The available job flavours are as follows:
espresso = 20 minutes
microcentury = 1 hour
longlunch = 2 hours
workday = 8 hours
tomorrow = 1 day
testmatch = 3 days
nextweek = 1 week
Options for slurm batch system with default values designed for EPFL usage:
-
j.deliveryclerk.time
: Maximum running time per simulation job in hours. -
j.deliveryclerk.nsimjobs
: Maximum number of simultaneous simulation jobs running. -
j.deliveryclerk.nsimuserjobs
: Maximum number of simultaneous simulation jobs running for the user. -
j.deliveryclerk.nuserjobs
: Maximum number of simultaneous jobs running for the user. -
j.deliveryclerk.npendingjobs
: Maximum number of pending jobs for the user. -
j.deliveryclerk.nfreenodes
: Number of nodes to be free of user's simulation jobs. -
j.deliveryclerk.subtime
: Time interval when the jobs are sent (e.g. 16 18 means from 4pm to 6pm).
If using the EPFL cluster, please avoid using these options, a configuration file is read with agreed values for these options.
PySlurm can be installed for faster monitoring of the jobs.
Just after the lauching the program type jobs
and you can see the status of submitted jobs:
Use the SimulationJob method send:
>>> jobs[JOBNUMBER].send()
This will send only unsubmitted and failed jobs.
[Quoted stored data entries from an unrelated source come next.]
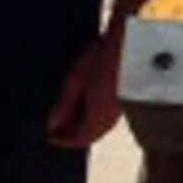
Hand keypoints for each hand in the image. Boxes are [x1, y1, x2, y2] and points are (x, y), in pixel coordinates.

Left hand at [46, 28, 122, 148]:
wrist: (132, 42)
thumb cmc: (104, 58)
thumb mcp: (75, 81)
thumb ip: (63, 105)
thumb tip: (53, 123)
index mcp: (98, 117)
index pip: (78, 139)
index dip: (62, 140)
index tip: (50, 136)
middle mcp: (111, 118)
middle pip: (89, 134)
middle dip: (71, 132)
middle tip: (57, 124)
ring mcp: (120, 109)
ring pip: (99, 125)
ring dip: (83, 122)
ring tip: (69, 111)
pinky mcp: (125, 98)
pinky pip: (106, 115)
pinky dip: (93, 113)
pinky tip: (87, 100)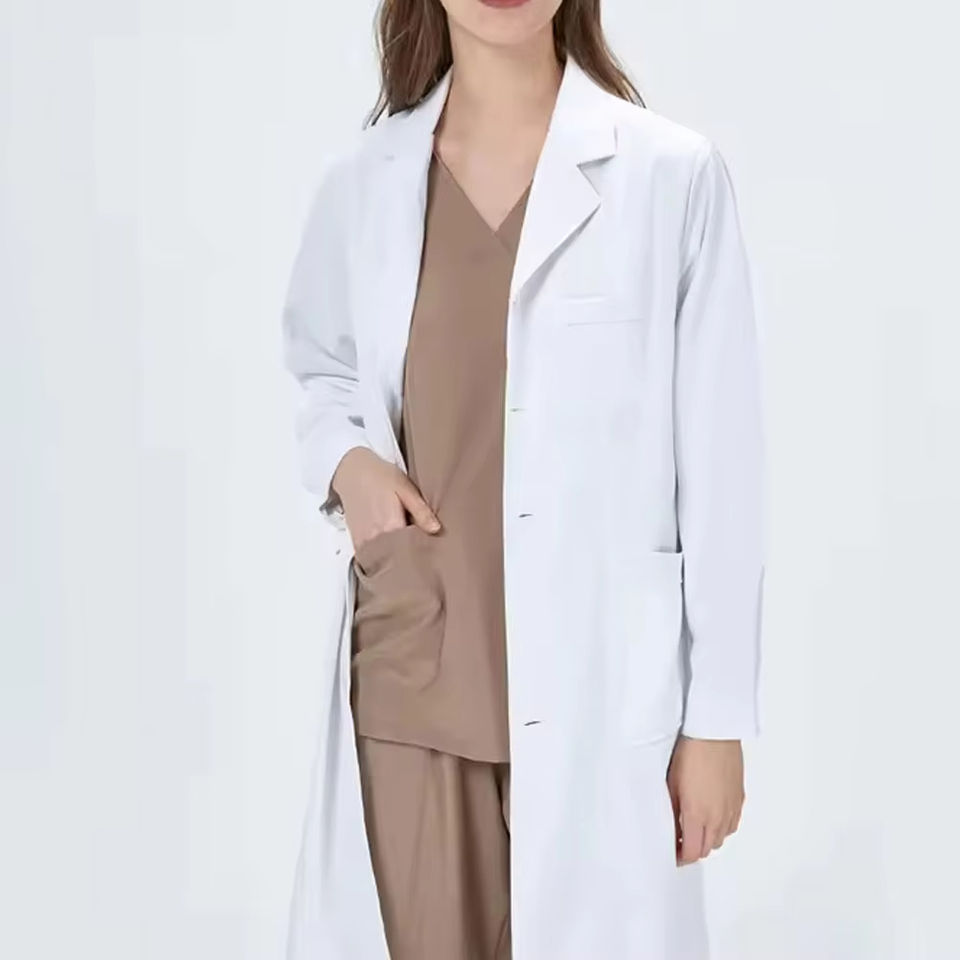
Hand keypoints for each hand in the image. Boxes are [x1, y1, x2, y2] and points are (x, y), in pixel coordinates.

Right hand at [331, 447, 440, 550]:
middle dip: (411, 557)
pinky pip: (372, 558)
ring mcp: (364, 542)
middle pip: (398, 557)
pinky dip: (383, 557)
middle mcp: (375, 537)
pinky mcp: (357, 542)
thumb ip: (421, 511)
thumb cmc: (381, 477)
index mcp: (391, 525)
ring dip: (396, 558)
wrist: (353, 472)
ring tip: (408, 552)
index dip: (424, 550)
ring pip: (385, 559)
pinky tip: (391, 550)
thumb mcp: (406, 489)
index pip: (412, 549)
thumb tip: (436, 529)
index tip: (432, 550)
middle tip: (423, 552)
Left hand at [666, 735, 744, 865]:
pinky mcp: (739, 798)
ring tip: (693, 828)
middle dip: (693, 849)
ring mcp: (731, 808)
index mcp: (699, 815)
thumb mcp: (671, 784)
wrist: (713, 733)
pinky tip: (711, 815)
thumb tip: (672, 829)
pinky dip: (721, 827)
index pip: (693, 852)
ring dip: (707, 839)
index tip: (672, 853)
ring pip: (721, 838)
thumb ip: (672, 811)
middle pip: (708, 848)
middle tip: (679, 841)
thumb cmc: (690, 753)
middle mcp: (718, 817)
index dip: (681, 857)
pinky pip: (732, 824)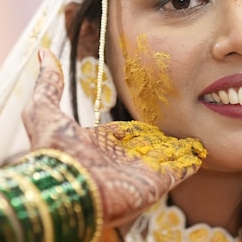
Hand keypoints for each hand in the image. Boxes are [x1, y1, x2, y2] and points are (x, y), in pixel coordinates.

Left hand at [21, 49, 205, 226]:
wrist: (64, 190)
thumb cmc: (52, 152)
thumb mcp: (42, 110)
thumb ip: (48, 83)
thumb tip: (42, 52)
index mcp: (97, 145)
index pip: (121, 134)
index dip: (134, 128)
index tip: (147, 123)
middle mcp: (119, 160)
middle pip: (144, 148)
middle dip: (158, 142)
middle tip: (175, 132)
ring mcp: (138, 174)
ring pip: (162, 158)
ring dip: (177, 150)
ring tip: (194, 140)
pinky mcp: (154, 185)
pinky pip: (177, 171)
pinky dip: (189, 162)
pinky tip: (198, 153)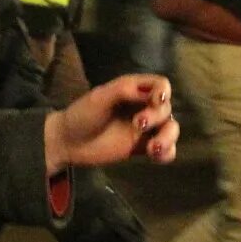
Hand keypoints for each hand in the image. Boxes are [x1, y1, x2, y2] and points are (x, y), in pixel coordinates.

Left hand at [43, 74, 175, 173]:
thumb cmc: (82, 115)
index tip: (155, 101)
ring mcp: (145, 128)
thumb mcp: (100, 98)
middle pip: (166, 108)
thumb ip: (123, 90)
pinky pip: (165, 150)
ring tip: (153, 148)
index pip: (160, 85)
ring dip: (168, 137)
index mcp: (134, 89)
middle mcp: (143, 107)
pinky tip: (156, 156)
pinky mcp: (143, 147)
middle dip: (157, 116)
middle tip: (138, 125)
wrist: (69, 143)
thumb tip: (149, 92)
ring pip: (171, 129)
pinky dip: (167, 153)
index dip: (163, 91)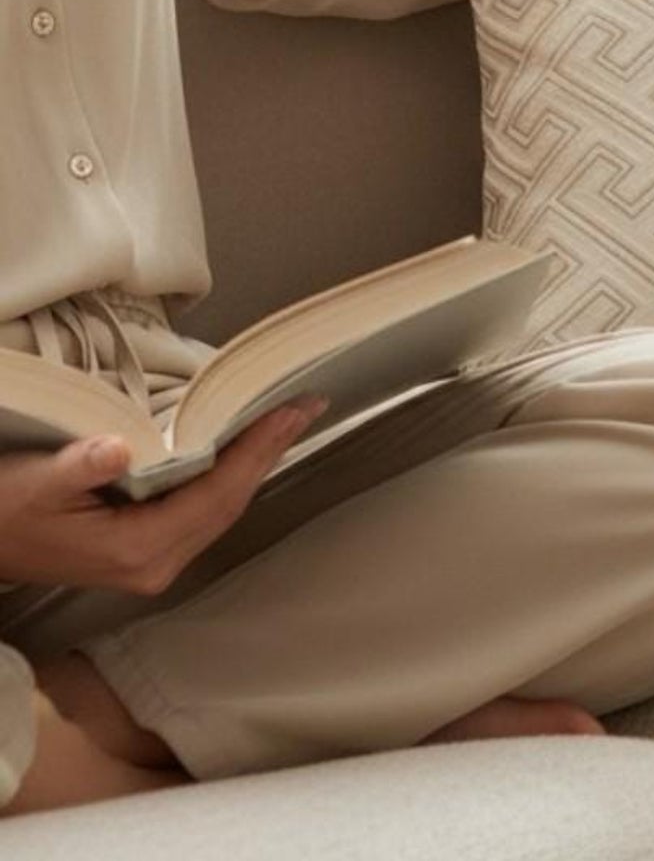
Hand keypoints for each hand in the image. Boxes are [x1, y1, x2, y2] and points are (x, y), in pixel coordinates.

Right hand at [0, 398, 327, 595]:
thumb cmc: (4, 509)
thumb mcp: (34, 483)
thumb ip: (78, 467)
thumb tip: (118, 447)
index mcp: (136, 550)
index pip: (216, 493)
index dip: (256, 450)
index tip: (290, 410)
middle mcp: (156, 564)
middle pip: (230, 502)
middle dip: (271, 451)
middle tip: (310, 403)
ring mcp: (155, 562)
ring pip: (223, 507)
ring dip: (257, 461)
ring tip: (291, 417)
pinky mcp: (150, 551)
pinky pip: (206, 509)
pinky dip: (232, 474)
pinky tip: (248, 446)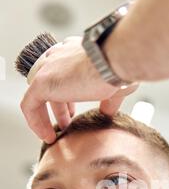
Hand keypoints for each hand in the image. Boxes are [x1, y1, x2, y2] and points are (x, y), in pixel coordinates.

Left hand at [20, 36, 137, 143]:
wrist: (114, 59)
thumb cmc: (119, 68)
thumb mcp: (115, 86)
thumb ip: (108, 100)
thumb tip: (108, 113)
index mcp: (75, 52)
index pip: (63, 72)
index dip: (68, 94)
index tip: (73, 111)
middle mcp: (59, 56)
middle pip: (50, 83)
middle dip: (58, 106)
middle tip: (66, 123)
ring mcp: (48, 68)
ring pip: (38, 95)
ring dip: (45, 116)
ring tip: (54, 134)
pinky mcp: (41, 82)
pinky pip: (30, 105)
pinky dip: (36, 122)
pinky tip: (47, 136)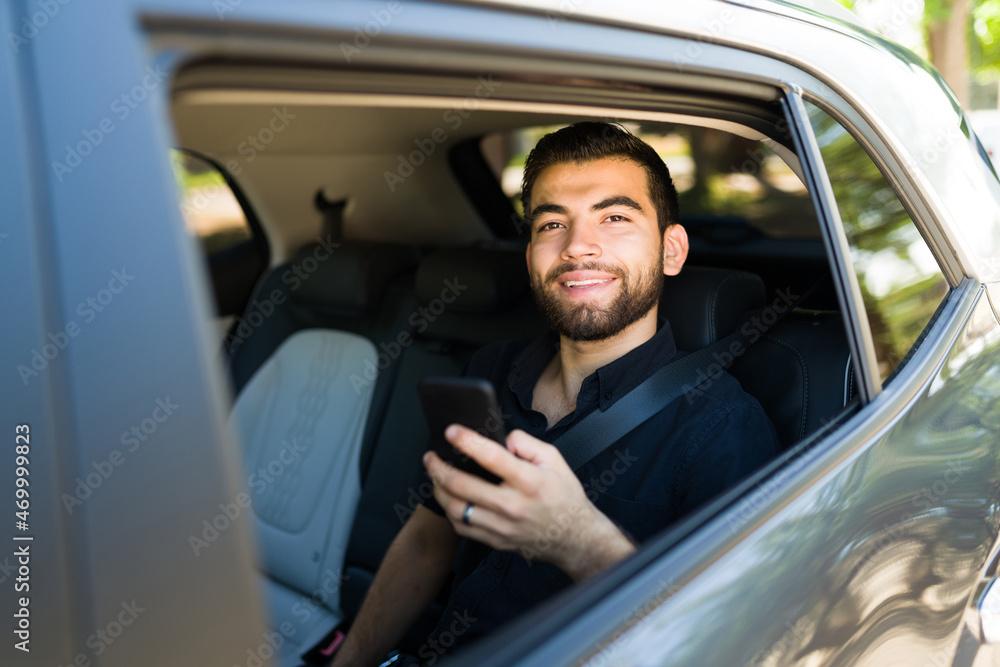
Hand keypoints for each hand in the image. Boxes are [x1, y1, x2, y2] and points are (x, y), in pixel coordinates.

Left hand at [423, 425, 634, 579]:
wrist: (574, 538)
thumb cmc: (564, 497)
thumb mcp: (555, 460)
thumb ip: (527, 444)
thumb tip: (502, 439)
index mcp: (529, 482)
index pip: (491, 458)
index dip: (467, 441)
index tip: (451, 431)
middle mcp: (513, 506)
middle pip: (462, 486)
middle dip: (439, 468)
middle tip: (431, 457)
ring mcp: (502, 527)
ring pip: (456, 509)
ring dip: (438, 490)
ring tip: (435, 476)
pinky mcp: (496, 541)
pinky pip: (462, 527)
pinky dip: (450, 511)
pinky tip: (449, 498)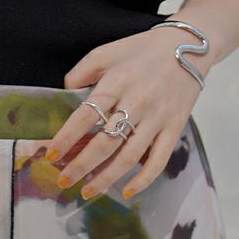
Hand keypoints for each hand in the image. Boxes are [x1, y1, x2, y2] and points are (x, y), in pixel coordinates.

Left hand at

>>> jobs[JOBNUMBER][SUBJOBNUMBER].kill()
If you wish to remove a job from the jobs
container do
>>> jobs[JOBNUMBER].remove()
and the simulation job will not be seen anymore when typing jobs
. Note that if subjobs are still running they will be killed.
If you wish to remove only completed jobs do
>>> for j in jobs.select("completed"):
>>> j.remove()
The log files are also with removed with the job.
For generation Gauss needs an option file callled EVTTYPE.py which is stored in a folder called Evttypes. In you need to modify your option file prior to submission you can type in the SimProd
prompt
>>> getevttype(EVTTYPE)
and all option files related to this EVTTYPE should be downloaded into the Evttypes directory.
One the jobs are marked as successfully completed you should find the simulated dst
files in the production directory printed when you start SimProd
.
You can also retrieve the production directory by typing in the prompt
>>> simoutput
'/eos/lhcb/user/m/mmarinan/SimulationJobs'
The dst
are then stored in EVTTYPE/YEAR/SIMCOND/POLARITY
, see for instance the following example of the tree of the directories in the production directory:
- SimulationJobs
- EVTTYPE_1
- 2016
- Sim09h
- MagUp
- xml
- 1234567.xml
- ...
- 1891234.dst
- 50evts_s28r2_1234567.dst
- ...
- 50evts_s28r2_1891234.dst
- MagDown
- xml
- 2345671.xml
- ...
- 8912342.dst
- 50evts_s28r2_2345671.dst
- ...
- 50evts_s28r2_8912342.dst
- EVTTYPE_2
- 2018
- Sim09g
- MagUp
- xml
- 50evts_s34_3456712.dst
- ...
- 50evts_s34_9123418.dst
- MagDown
- xml
- 50evts_s34_5345671.dst
- ...
- 50evts_s34_6912342.dst
The dst
files are named NEVENTSJOBevts_STRIPPING_RUNNUMBER.(m)dst
. In the xml
directory are stored the RUNNUMBER.xml
files which contain informations of event generation such as the generator level efficiency. The generator level informations of your jobs are stored only if j.keepxmls == True
.
To analyse your simulated samples you can create ROOT ntuples using the dst
files. The LHCb starterkit explains how to do a local DaVinci
job with local dst
files.
Feel free to contribute by the mean of Pull Requests.